Quando a loucura salva a arte
Arthur Bispo usando o "Manto de Apresentação" |
“De médico e louco todo mundo tem um pouco.” Já dizia o Dr. Bacamarte no livro O Alienista, de Machado de Assis. Nesse momento, vamos explorar uma paráfrase. De artista e louco todo mundo tem um pouco.
Não é raro vermos pessoas que desprezam os que são chamados de loucos. No entender da grande maioria, até um pensamento diferente pode ser loucura. Muitos filósofos só foram conhecidos após sua morte, e ainda mais por terem morrido loucos.
Nesse texto, iremos conhecer um pouco de um grande sergipano que passou a maior parte de sua vida internado no hospital psiquiátrico Juliano Moreira, RJ, por mais de 50 anos. Arthur Bispo do Rosário nasceu na cidade de Japaratuba, ano de 1909.
Atualmente, Arthur Bispo que foi marinheiro, pugilista e borracheiro é conhecido como um grande artista, mas em vida foi conhecido como louco (e somente isso). Pouca importância foi concedida às obras do artista quando em vida. Apesar de suas obras serem de uma originalidade fantástica, o artista se negava a ser reconhecido por tal nome. Ele acreditava que sua obra era de caráter divino, sendo sua criação mais conhecida “O Manto de Apresentação” que consistia em um emaranhado de fios, nomes de pessoas, entre muitas outras coisas. Arthur Bispo acreditava que fora enviado do céu, e que usaria seu manto no dia do juízo final, tendo poder pra julgar os vivos e os mortos. Muitos livros já foram escritos sobre a obra desse peculiar artista. Um belo exemplo é o livro (que foi tese de doutoramento) de Marta Dantas Arthur Bispo do Rosário – A poética do delírio, (Unesp, 2009)

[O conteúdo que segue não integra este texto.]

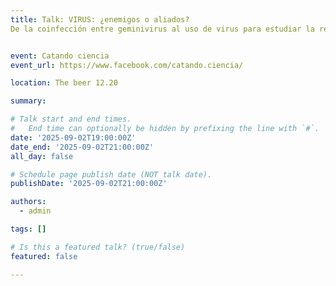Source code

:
 ```yaml
---
title: Talk: VIRUS: ¿enemigos o aliados?
De la coinfección entre geminivirus al uso de virus para estudiar la respuesta a la sequía en cereales


event: Catando ciencia
event_url: https://www.facebook.com/catando.ciencia/

location: The beer 12.20

summary: 

# Talk start and end times.
#   End time can optionally be hidden by prefixing the line with `#`.
date: '2025-09-02T19:00:00Z'
date_end: '2025-09-02T21:00:00Z'
all_day: false

# Schedule page publish date (NOT talk date).
publishDate: '2025-09-02T21:00:00Z'

authors:
  - admin

tags: []

# Is this a featured talk? (true/false)
featured: false

---
```



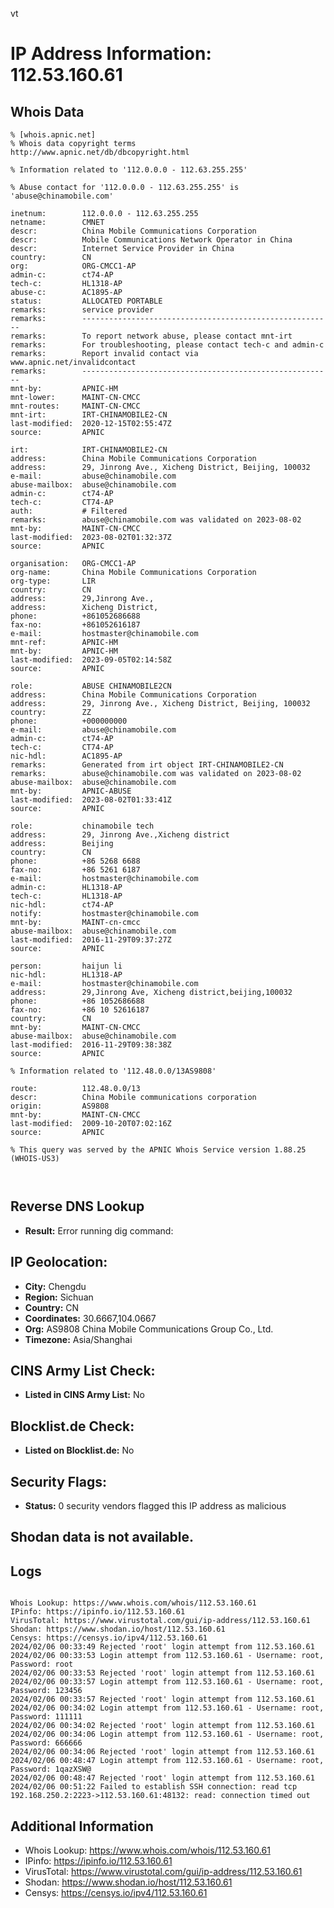 vt
# IP Address Information: 112.53.160.61

## Whois Data
```
% [whois.apnic.net]
% Whois data copyright terms    http://www.apnic.net/db/dbcopyright.html

% Information related to '112.0.0.0 - 112.63.255.255'

% Abuse contact for '112.0.0.0 - 112.63.255.255' is 'abuse@chinamobile.com'

inetnum:        112.0.0.0 - 112.63.255.255
netname:        CMNET
descr:          China Mobile Communications Corporation
descr:          Mobile Communications Network Operator in China
descr:          Internet Service Provider in China
country:        CN
org:            ORG-CMCC1-AP
admin-c:        ct74-AP
tech-c:         HL1318-AP
abuse-c:        AC1895-AP
status:         ALLOCATED PORTABLE
remarks:        service provider
remarks:        --------------------------------------------------------
remarks:        To report network abuse, please contact mnt-irt
remarks:        For troubleshooting, please contact tech-c and admin-c
remarks:        Report invalid contact via www.apnic.net/invalidcontact
remarks:        --------------------------------------------------------
mnt-by:         APNIC-HM
mnt-lower:      MAINT-CN-CMCC
mnt-routes:     MAINT-CN-CMCC
mnt-irt:        IRT-CHINAMOBILE2-CN
last-modified:  2020-12-15T02:55:47Z
source:         APNIC

irt:            IRT-CHINAMOBILE2-CN
address:        China Mobile Communications Corporation
address:        29, Jinrong Ave., Xicheng District, Beijing, 100032
e-mail:         abuse@chinamobile.com
abuse-mailbox:  abuse@chinamobile.com
admin-c:        ct74-AP
tech-c:         CT74-AP
auth:           # Filtered
remarks:        abuse@chinamobile.com was validated on 2023-08-02
mnt-by:         MAINT-CN-CMCC
last-modified:  2023-08-02T01:32:37Z
source:         APNIC

organisation:   ORG-CMCC1-AP
org-name:       China Mobile Communications Corporation
org-type:       LIR
country:        CN
address:        29,Jinrong Ave.,
address:        Xicheng District,
phone:          +861052686688
fax-no:         +861052616187
e-mail:         hostmaster@chinamobile.com
mnt-ref:        APNIC-HM
mnt-by:         APNIC-HM
last-modified:  2023-09-05T02:14:58Z
source:         APNIC

role:           ABUSE CHINAMOBILE2CN
address:        China Mobile Communications Corporation
address:        29, Jinrong Ave., Xicheng District, Beijing, 100032
country:        ZZ
phone:          +000000000
e-mail:         abuse@chinamobile.com
admin-c:        ct74-AP
tech-c:         CT74-AP
nic-hdl:        AC1895-AP
remarks:        Generated from irt object IRT-CHINAMOBILE2-CN
remarks:        abuse@chinamobile.com was validated on 2023-08-02
abuse-mailbox:  abuse@chinamobile.com
mnt-by:         APNIC-ABUSE
last-modified:  2023-08-02T01:33:41Z
source:         APNIC

role:           chinamobile tech
address:        29, Jinrong Ave.,Xicheng district
address:        Beijing
country:        CN
phone:          +86 5268 6688
fax-no:         +86 5261 6187
e-mail:         hostmaster@chinamobile.com
admin-c:        HL1318-AP
tech-c:         HL1318-AP
nic-hdl:        ct74-AP
notify:         hostmaster@chinamobile.com
mnt-by:         MAINT-cn-cmcc
abuse-mailbox:  abuse@chinamobile.com
last-modified:  2016-11-29T09:37:27Z
source:         APNIC

person:         haijun li
nic-hdl:        HL1318-AP
e-mail:         hostmaster@chinamobile.com
address:        29,Jinrong Ave, Xicheng district,beijing,100032
phone:          +86 1052686688
fax-no:         +86 10 52616187
country:        CN
mnt-by:         MAINT-CN-CMCC
abuse-mailbox:  abuse@chinamobile.com
last-modified:  2016-11-29T09:38:38Z
source:         APNIC

% Information related to '112.48.0.0/13AS9808'

route:          112.48.0.0/13
descr:          China Mobile communications corporation
origin:         AS9808
mnt-by:         MAINT-CN-CMCC
last-modified:  2009-10-20T07:02:16Z
source:         APNIC

% This query was served by the APNIC Whois Service version 1.88.25 (WHOIS-US3)



```
## Reverse DNS Lookup
- **Result:** Error running dig command: 

## IP Geolocation:
- **City:** Chengdu
- **Region:** Sichuan
- **Country:** CN
- **Coordinates:** 30.6667,104.0667
- **Org:** AS9808 China Mobile Communications Group Co., Ltd.
- **Timezone:** Asia/Shanghai

## CINS Army List Check:
- **Listed in CINS Army List:** 
No

## Blocklist.de Check:
- **Listed on Blocklist.de:** 
No

## Security Flags:
- **Status:** 0 security vendors flagged this IP address as malicious

## Shodan data is not available.

## Logs
```

Whois Lookup: https://www.whois.com/whois/112.53.160.61
IPinfo: https://ipinfo.io/112.53.160.61
VirusTotal: https://www.virustotal.com/gui/ip-address/112.53.160.61
Shodan: https://www.shodan.io/host/112.53.160.61
Censys: https://censys.io/ipv4/112.53.160.61
2024/02/06 00:33:49 Rejected 'root' login attempt from 112.53.160.61
2024/02/06 00:33:53 Login attempt from 112.53.160.61 - Username: root, Password: root
2024/02/06 00:33:53 Rejected 'root' login attempt from 112.53.160.61
2024/02/06 00:33:57 Login attempt from 112.53.160.61 - Username: root, Password: 123456
2024/02/06 00:33:57 Rejected 'root' login attempt from 112.53.160.61
2024/02/06 00:34:02 Login attempt from 112.53.160.61 - Username: root, Password: 111111
2024/02/06 00:34:02 Rejected 'root' login attempt from 112.53.160.61
2024/02/06 00:34:06 Login attempt from 112.53.160.61 - Username: root, Password: 666666
2024/02/06 00:34:06 Rejected 'root' login attempt from 112.53.160.61
2024/02/06 00:48:47 Login attempt from 112.53.160.61 - Username: root, Password: 1qazXSW@
2024/02/06 00:48:47 Rejected 'root' login attempt from 112.53.160.61
2024/02/06 00:51:22 Failed to establish SSH connection: read tcp 192.168.250.2:2223->112.53.160.61:48132: read: connection timed out

```
## Additional Information
- Whois Lookup: https://www.whois.com/whois/112.53.160.61
- IPinfo: https://ipinfo.io/112.53.160.61
- VirusTotal: https://www.virustotal.com/gui/ip-address/112.53.160.61
- Shodan: https://www.shodan.io/host/112.53.160.61
- Censys: https://censys.io/ipv4/112.53.160.61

Arthur Bispo foi diagnosticado com “esquizofrenia paranóica”, em pesquisas feitas sobre a obra do artista, é possível percebermos o quão grande é a visão dele sobre a humanidade. Muitos interpretam que a junção de várias coisas em suas obras era a vontade que ele tinha de ajudar as pessoas. Arthur Bispo gostava de dizer que era ‘filho de Deus e nascido da Virgem Maria’, quando perguntado sobre sua origem dizia: ‘Um dia, eu simplesmente apareci’. Desprezava origens e culturas de determinado grupo.
Se Drummond dizia encontrar poesia em tudo, Arthur Bispo encontrava arte em todos os objetos. A maioria era do lixo do hospital que esteve. Lixo esse que serviu para uma criação inédita, que muito artistas lúcidos não conseguiram com seus “materiais de burguesia”. Suas obras ganharam notoriedade internacional, sendo expostas na ambicionada Bienal de Veneza, na Itália e Museu Jeu de Paume, em Paris. Também esteve em muitos outros países e em vários destaques no Brasil, a exemplo da 30ª Bienal de São Paulo.
O artista morreu em 1989 com 80 anos, vítima de infarto. Sua obra deixou um grande tesouro, não só nos objetos, mas na forma de pensar a realidade. “Quando eu subir, os céus se abrirão e vai recomeçar a contagem do mundo. Vou nessa nave, com esse manto e essas miniaturas que representam a existência. Vou me apresentar.” Arthur Bispo do Rosário.